Jes Grew surge na mesma época do ragtime e do jazz: o pano de fundo histórico é a década de 1920, momento em que acompanhamos a reação de forças puritanas que oscilam entre o pânico moral e a fetichização da cultura negra.

Reed sempre foi, e segue sendo, um mestre da controvérsia. Costuma afirmar que há mais cópias de Baldwin na literatura americana do que há imitadores de Elvis em Las Vegas. “Agora todo mundo escreve livro para o sobrinho”, debochou uma vez.

Para ele, os beats eram racistas e misóginos. Outro desafeto é David Simon, o criador de “The Wire”, a famosa série da HBO, que, para o escritor, alimentou estereótipos sobre a população negra de modo análogo ao que as propagandas fascistas faziam com os judeus nos anos 1930 e 1940.

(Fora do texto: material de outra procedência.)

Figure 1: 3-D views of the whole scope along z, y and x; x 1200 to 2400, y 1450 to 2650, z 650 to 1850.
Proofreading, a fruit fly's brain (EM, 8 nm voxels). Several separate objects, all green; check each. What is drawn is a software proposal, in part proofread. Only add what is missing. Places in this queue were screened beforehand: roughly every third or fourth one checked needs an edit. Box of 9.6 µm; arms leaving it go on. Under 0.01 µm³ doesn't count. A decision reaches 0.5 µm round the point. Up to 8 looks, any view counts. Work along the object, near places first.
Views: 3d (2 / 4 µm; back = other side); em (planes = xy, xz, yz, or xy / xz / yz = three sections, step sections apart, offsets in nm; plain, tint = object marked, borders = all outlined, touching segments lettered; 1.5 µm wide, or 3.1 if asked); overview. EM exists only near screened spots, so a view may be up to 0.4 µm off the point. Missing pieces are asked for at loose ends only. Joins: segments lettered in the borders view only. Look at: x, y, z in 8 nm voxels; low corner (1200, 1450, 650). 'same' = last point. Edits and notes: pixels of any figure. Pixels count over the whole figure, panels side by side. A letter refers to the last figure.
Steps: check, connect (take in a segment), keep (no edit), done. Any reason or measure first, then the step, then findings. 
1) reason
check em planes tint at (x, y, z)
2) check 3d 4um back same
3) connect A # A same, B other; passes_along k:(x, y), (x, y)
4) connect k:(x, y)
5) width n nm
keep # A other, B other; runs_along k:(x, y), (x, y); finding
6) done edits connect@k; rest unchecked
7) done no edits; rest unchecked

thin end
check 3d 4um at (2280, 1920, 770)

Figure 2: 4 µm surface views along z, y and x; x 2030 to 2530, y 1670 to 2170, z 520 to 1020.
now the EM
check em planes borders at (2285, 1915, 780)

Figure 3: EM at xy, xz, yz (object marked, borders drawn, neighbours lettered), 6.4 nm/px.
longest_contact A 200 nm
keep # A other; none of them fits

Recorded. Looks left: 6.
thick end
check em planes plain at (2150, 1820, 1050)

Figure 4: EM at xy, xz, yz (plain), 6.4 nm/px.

Também é crítico de “Hamilton”, o musical de Lin-Manuel Miranda, sobre o pai fundador dos Estados Unidos. Reed, apoiado no consenso historiográfico recente, desafia a interpretação central da peça, de que o personagem havia sido um herói abolicionista. Diz que teve escravos e patrocinou massacres indígenas.

“Você conseguiria imaginar atores judeus nos teatros de Berlim interpretando papéis de Goering? Goebbels? Eichmann? Hitler?”, bradou uma vez, indignado.

A sensibilidade literária de Reed foi moldada por um caldeirão de autores diversos: Baldwin, sobretudo pela conjunção de talento e representatividade; Dante Alighieri (“Li Dante e me deparei com o enorme poder que tem um escritor. Descobri que um autor poderia mandar para o inferno pessoas que sequer tinham morrido!”); James Joyce, cuja obra estudou; e Nathanael West, com quem se encantou pelas sátiras não-lineares.

De W.H. Auden, imitou o estilo conciso e, de George Orwell, a clareza da prosa. Observando W.B. Yeats, adaptou a ideia de “Renascença Celta”, em que o folclore e as tradições regionais eram resgatados pela poesia e literatura irlandesa da época, e criou um equivalente pan-africano, com seu manifesto neo-hudu.

“Mumbo Jumbo” é, se você quiser, um romance “pós-moderno”, “afro-diaspórico” e “multicultural”. Mas, repare, ele é tudo isso antes de esse léxico ter se tornado moda e um atalho editorial preguiçoso, algo estéril.

É metafísico como o John Coltrane de “A Love Supreme”, e encantado como o Jorge Ben Jor de “A Tábua de Esmeraldas”. Antes dele não havia nada igual e, mais de meio século depois, a paisagem cultural permanece inalterada. Ishmael Reed inaugurou mundos, mas não deixou herdeiros.